ChatGPT answers that "placing the output labels on the initial transitions of the words in the Word bigram transducer enables more efficient composition with another transducer by optimizing the matching and combination of transitions."

But how exactly does it happen?

"Placing the output labels on the initial transitions ensures that the word transitions in the Word bigram transducer align directly with the transitions in the other transducer."

But still, the entire word which the Finite state transducer has to figure out using phones as input symbols like d,ey,dx,ax, how can it be the output of the initial transition?


Solution

  • As far as I understand it, while the output is determined in the first transition, it is only actually produced once a final state is reached. So in a way the output is hypothesised, and subsequent transitions are used to test the hypothesis. If no final state is reached, the output so far is discarded.

    On advantage is that multiple paths with identical output (the upper path in your example image), do not have to repeat the output in every final transition.
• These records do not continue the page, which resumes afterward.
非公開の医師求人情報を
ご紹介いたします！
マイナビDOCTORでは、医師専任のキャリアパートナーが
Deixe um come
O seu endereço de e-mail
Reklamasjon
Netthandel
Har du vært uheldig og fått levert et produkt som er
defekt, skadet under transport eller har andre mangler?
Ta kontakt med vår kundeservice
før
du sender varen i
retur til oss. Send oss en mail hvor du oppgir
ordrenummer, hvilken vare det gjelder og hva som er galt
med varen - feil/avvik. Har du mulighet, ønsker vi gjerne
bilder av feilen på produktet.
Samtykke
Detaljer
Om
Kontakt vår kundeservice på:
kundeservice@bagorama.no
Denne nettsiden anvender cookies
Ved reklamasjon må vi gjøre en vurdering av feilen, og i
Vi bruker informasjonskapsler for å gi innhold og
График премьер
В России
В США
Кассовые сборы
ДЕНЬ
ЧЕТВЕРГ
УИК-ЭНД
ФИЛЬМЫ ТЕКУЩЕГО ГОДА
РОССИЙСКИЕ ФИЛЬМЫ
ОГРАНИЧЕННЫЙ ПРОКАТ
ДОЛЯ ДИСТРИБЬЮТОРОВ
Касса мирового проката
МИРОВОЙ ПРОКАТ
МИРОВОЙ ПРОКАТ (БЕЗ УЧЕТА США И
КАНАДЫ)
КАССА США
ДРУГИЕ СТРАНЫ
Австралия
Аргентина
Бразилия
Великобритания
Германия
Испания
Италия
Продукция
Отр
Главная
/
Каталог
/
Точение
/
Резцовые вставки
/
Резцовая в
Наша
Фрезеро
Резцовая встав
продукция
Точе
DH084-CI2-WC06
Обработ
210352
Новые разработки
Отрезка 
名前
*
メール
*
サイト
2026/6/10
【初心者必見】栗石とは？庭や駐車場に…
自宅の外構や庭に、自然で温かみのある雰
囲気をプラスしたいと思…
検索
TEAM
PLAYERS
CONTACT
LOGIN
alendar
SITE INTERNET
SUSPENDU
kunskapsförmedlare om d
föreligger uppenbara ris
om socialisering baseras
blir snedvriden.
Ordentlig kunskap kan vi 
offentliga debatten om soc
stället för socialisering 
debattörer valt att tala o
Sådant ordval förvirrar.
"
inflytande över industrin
Also, if you have inputs with similar endings you can merge the paths later; which might make the FST more efficient. Imaging how many English words end in /ing/ or /ed/ or /s/ -- these can all point to the same identical final states, but not if the output is generated at the end.

    I guess a further reason is that this makes it easier to manipulate the FST when it is combined with other FSTs. It is always easier to push the output generation further backwards if you merge two FSTs, rather than deal with it when it is already at the end of the path.